Grace

Do you ever feel helpless or wonder am I really making an impact or just going through the motions? The answer lies within your question! God shows up in the ordinary. What does that mean, to me, moments are our opportunities to reveal God’s love through our grace and faith. Faith is knowing that God is supporting us through our days even when we don’t understand, and grace is the space to carry his love without limits for ourselves and others. I often think about what’s in my locust of control? I like to think about it as how am I showing up, and responding? Even on the hard days, how am I showing up for myself and others, how is God using me? Now, it’s not to say when we carry our grace it definitely can come with frustration, sadness, helplessness, but remember to hold onto that faith and extend the grace of God’s love without limits.

How about this?

Be.You.

Do.You.

Change. For. Yourself.

Change your situation or accept it and change your attitude.

You are allowed to feel differently as you evolve and possibly understand a situation differently because that’s called understanding. You have nothing to prove to anyone, those that choose to not seek to understand it’s ok, but don’t waste your energy trying to prove anything. Move on and focus your energy and time where it’s valued. Wish them well from a distance, no need to carry hate in your heart.

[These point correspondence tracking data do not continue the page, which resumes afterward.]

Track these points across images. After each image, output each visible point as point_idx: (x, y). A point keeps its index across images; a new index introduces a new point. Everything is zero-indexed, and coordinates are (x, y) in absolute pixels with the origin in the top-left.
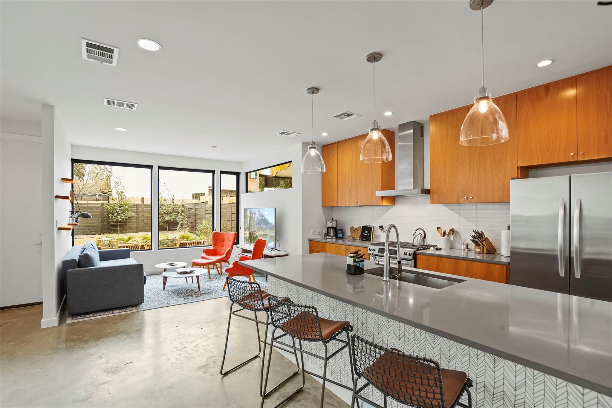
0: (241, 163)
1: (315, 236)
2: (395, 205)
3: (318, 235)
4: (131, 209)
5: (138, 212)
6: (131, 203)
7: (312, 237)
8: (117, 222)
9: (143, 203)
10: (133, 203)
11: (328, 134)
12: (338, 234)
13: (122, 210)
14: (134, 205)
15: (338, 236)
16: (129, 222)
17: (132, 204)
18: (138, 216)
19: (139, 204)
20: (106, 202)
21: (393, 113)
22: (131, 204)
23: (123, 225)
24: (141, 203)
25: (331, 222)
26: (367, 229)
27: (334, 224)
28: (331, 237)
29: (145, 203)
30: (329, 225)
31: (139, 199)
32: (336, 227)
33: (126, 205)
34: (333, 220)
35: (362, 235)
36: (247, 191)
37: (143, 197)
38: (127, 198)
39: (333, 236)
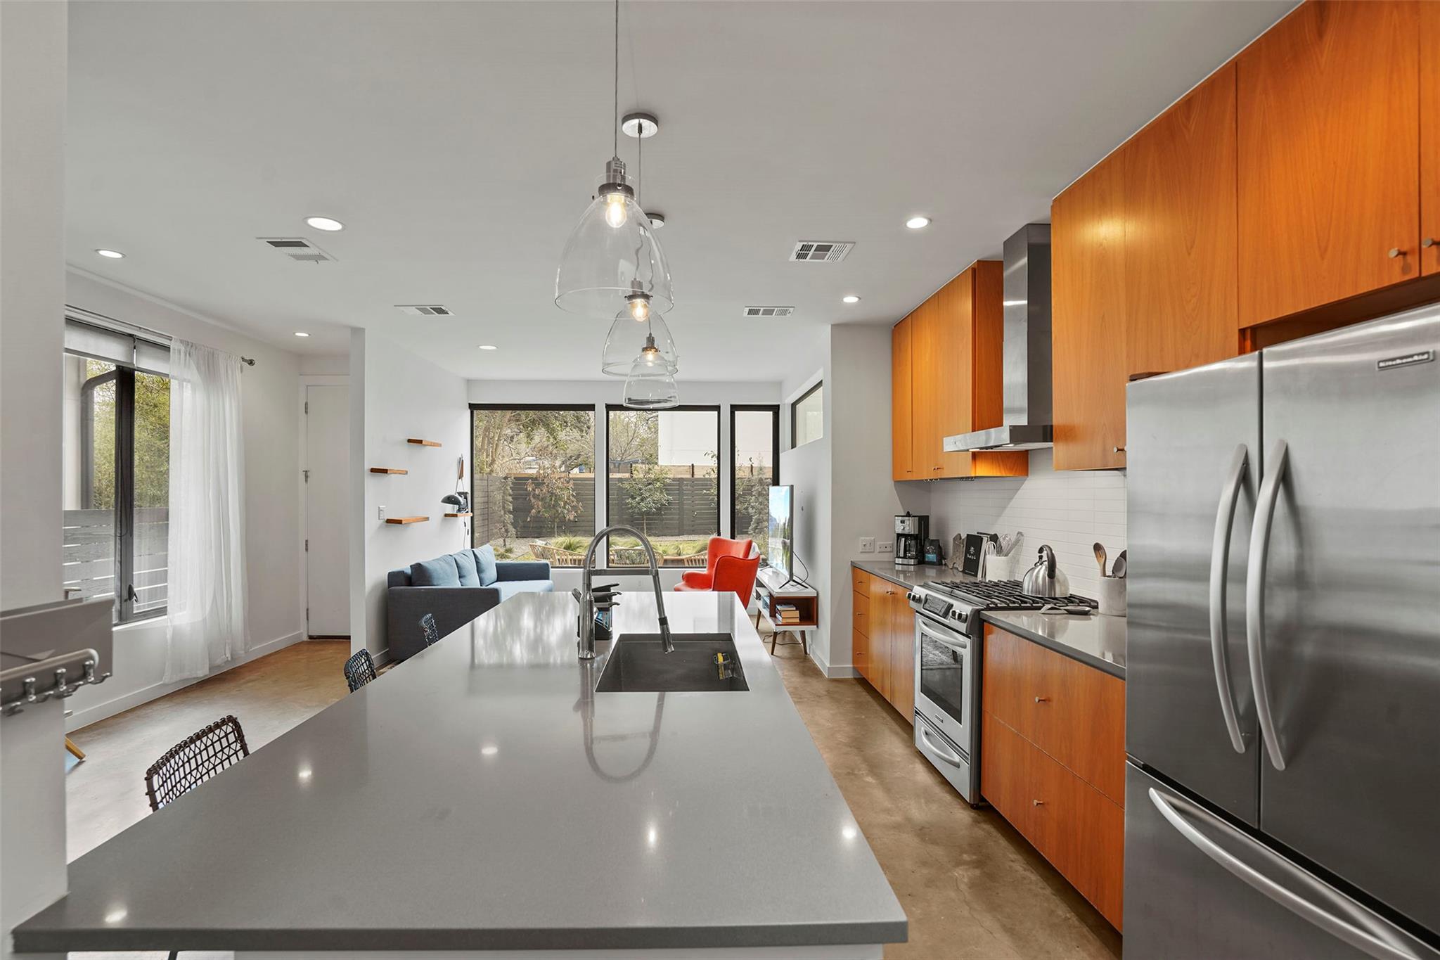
0: (778, 385)
1: (871, 554)
2: (1027, 475)
3: (879, 552)
4: (666, 488)
5: (681, 496)
6: (669, 476)
7: (859, 558)
8: (642, 514)
9: (693, 476)
10: (671, 476)
11: (860, 298)
12: (927, 553)
13: (650, 489)
14: (674, 479)
15: (927, 560)
16: (665, 514)
17: (670, 479)
18: (681, 504)
19: (683, 478)
20: (627, 475)
21: (930, 220)
22: (667, 478)
23: (655, 520)
24: (689, 476)
25: (903, 522)
26: (974, 542)
27: (910, 527)
28: (906, 561)
29: (696, 476)
30: (899, 529)
31: (685, 468)
32: (917, 533)
33: (657, 480)
34: (908, 515)
35: (966, 559)
36: (793, 445)
37: (693, 465)
38: (661, 466)
39: (910, 558)
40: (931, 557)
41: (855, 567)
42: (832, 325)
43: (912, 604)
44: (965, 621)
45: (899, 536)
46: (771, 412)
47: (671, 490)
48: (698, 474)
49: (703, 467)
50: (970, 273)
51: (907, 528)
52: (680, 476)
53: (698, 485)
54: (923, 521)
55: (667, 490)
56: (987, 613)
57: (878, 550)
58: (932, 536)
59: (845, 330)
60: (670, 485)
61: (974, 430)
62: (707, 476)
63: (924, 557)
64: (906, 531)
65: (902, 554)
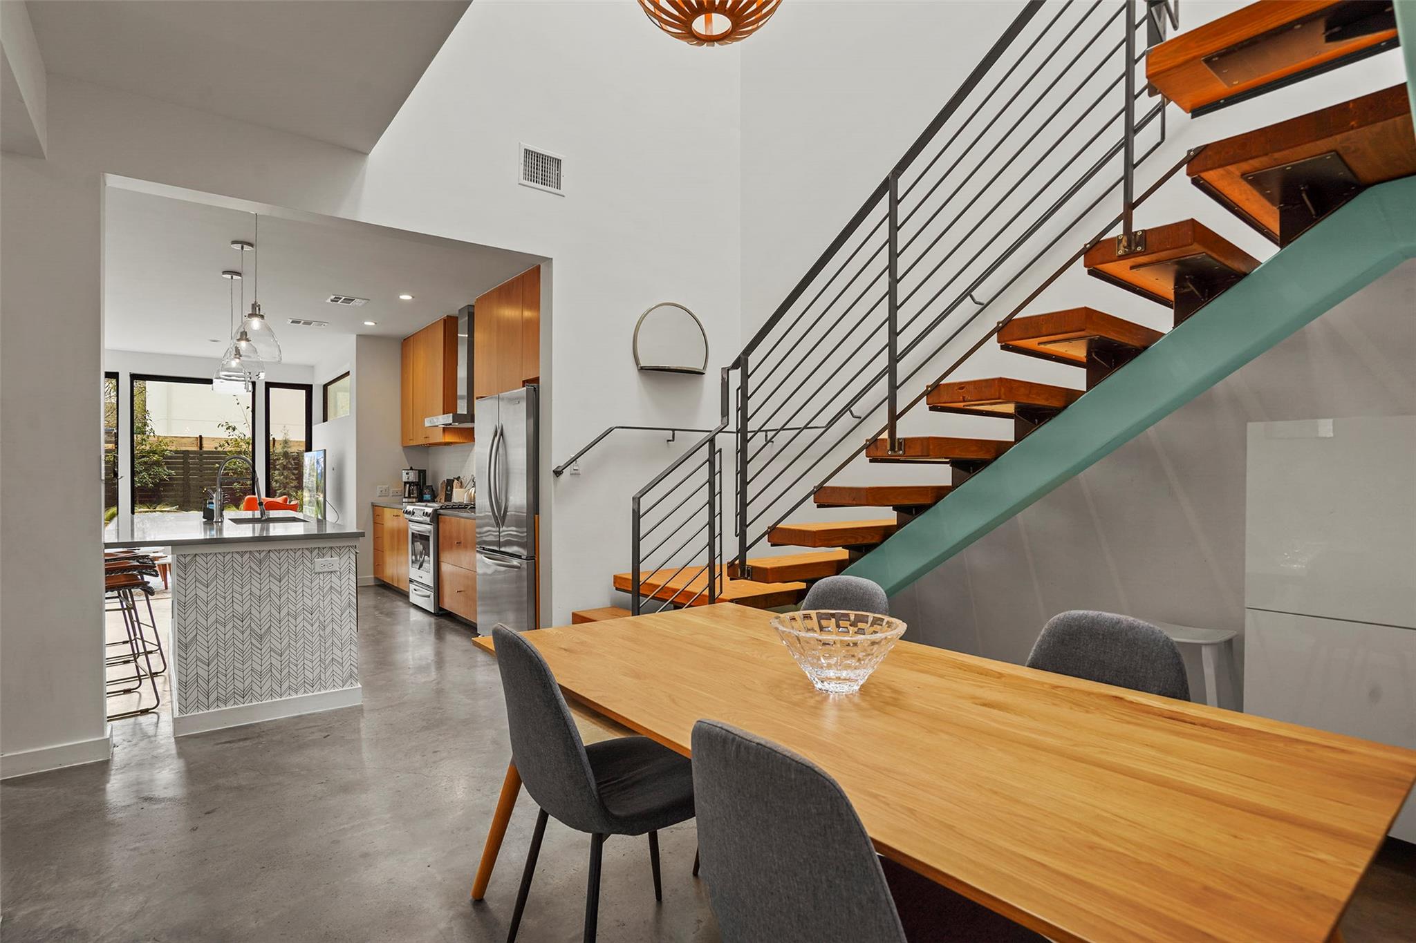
0: (311, 368)
1: (386, 497)
3: (393, 496)
4: (168, 461)
5: (186, 470)
6: (169, 448)
7: (377, 500)
9: (200, 449)
10: (173, 448)
11: (376, 323)
12: (424, 492)
13: (145, 463)
14: (176, 452)
16: (166, 491)
17: (171, 451)
18: (186, 479)
19: (188, 451)
21: (413, 297)
22: (167, 450)
24: (195, 448)
25: (407, 474)
26: (450, 483)
27: (412, 477)
28: (410, 500)
29: (204, 449)
30: (405, 478)
31: (191, 440)
32: (417, 481)
33: (154, 452)
34: (411, 469)
35: (446, 494)
36: (325, 419)
37: (200, 436)
38: (159, 437)
39: (413, 498)
40: (427, 497)
41: (374, 506)
42: (357, 335)
43: (407, 516)
44: (429, 516)
45: (406, 483)
46: (304, 391)
47: (172, 463)
48: (208, 446)
49: (214, 439)
50: (442, 321)
51: (410, 478)
52: (184, 449)
53: (206, 458)
54: (422, 473)
55: (167, 463)
56: (441, 511)
57: (391, 495)
58: (429, 483)
59: (366, 341)
60: (171, 458)
61: (444, 414)
62: (220, 449)
63: (423, 497)
64: (411, 480)
65: (407, 495)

I am extremely grateful for family, good friends, my health, a job where I feel truly valued, and having faith in God for the ability to not understand, but know God has our greatest purpose at heart. This past year, I’ve learned the value of this on a deeper level and that has caused me to slow down and value quality over quantity.

Disappointment. Grace. Peace. All the wiser.

I have these cards called #truthbomb, let’s just say they don’t lie and always speak a truth to me! This week’s #truthbomb was let it be easy.

Have you ever been faced with disappointment, no matter how big or small? It happens, even if your package says it’s on the way, but it’s been sitting 5 minutes from your home for a week. Disappointment happens! Guess what, we decide our own grace, lucky us! We can feel disappointment, it’s normal, but how we respond is our power.

Grace to ourselves and grace to others is our choice. Living in our disappointment only hurts us because it’s like a wound that doesn’t heal. It’s the ability to shift our mindset from I can’t believe this is happening to me, but to why is this happening and how can I respond by keeping and protecting my peace. We live in a “me” society, I can’t believe this is happening to me, don’t they care about me, what about me? As my Mom would say, “it’s not always about you.” Grace for ourselves and for others allows us to create a sense of peace.

Take time, feel the disappointment, but let it go with how you can; meditate, journal, talk, exercise, learn from it and move on. All the wiser, is what you are left with after the disappointment hits. How will you respond? Learn from it and move on. Let it be easy!

TEMPorary

During a summer in college I worked as a “temp”. In other words, I was a temporary employee for the summer at a trucking company’s office. I know, don’t be jealous. The paperwork and filing were absolutely glamorous. I hated every second of it in a kinda glamorous way. Office work, sitting at a desk all day was definitely not for me. I did enjoy the air conditioning during the hot summer days, but would wishfully hope for the phone to ring just to have something to do. Honestly, I was fortunate to work in an office with people who were appreciative I was there or should I say they were happy someone else would answer the phone and open the mail. Glamorous see!

Ok, everyday I would plan out my 15 min. break, 30 minute lunch break. Those moments were the absolute highlights because I could officially leave my desk and not even pretend I needed to fill up my water bottle to get up. Remember, I said I hated it, but tried to make the most of it. My note taking, filing speed and understanding of trucking companies improved over the summer, but guess what there was no reward. It was my job, but I still hated it but remained grateful and did my best. I think this short term summer job made me realize a few things, one I hated office work, did I mention that? Grateful I had a job, but realizing an office isn’t the best fit for me.

The last 2 weeks, I’m so grateful I have a job, but flashback to that summer and realized a few things. I need to seize those 15, 30 minute breaks for my sanity. It’s ok, to feel grateful and not like the situation, but it’s not ok to let it get the best of you. Plan out your day, breaks, and make the best out of it and look forward to the fact that it’s temporary. Better days are coming!

Have or Get?

One of the best lessons my Mom taught us was the get or have? I think, this directlty relates to the fact that complaining was never a “thing” we took part in. Of course, my sister and I complained, I don’t like this or do I have to? The response was, you get to, you don’t have to, but you are lucky you have the opportunity, it’s your choice to make the best of it. I remember, as a new teacher, I complained to my Mom one day and said, the kids aren’t listening! She listened to my frustration, but said what are you doing to teach them how to listen, you are the teacher. She was right. As she said that day, you have an opportunity how are you going to use it?

That’s it, every moment is an opportunity, how are you choosing to use it? Do you have to get up for work every morning or do you get the opportunity to work at something you enjoy and chose!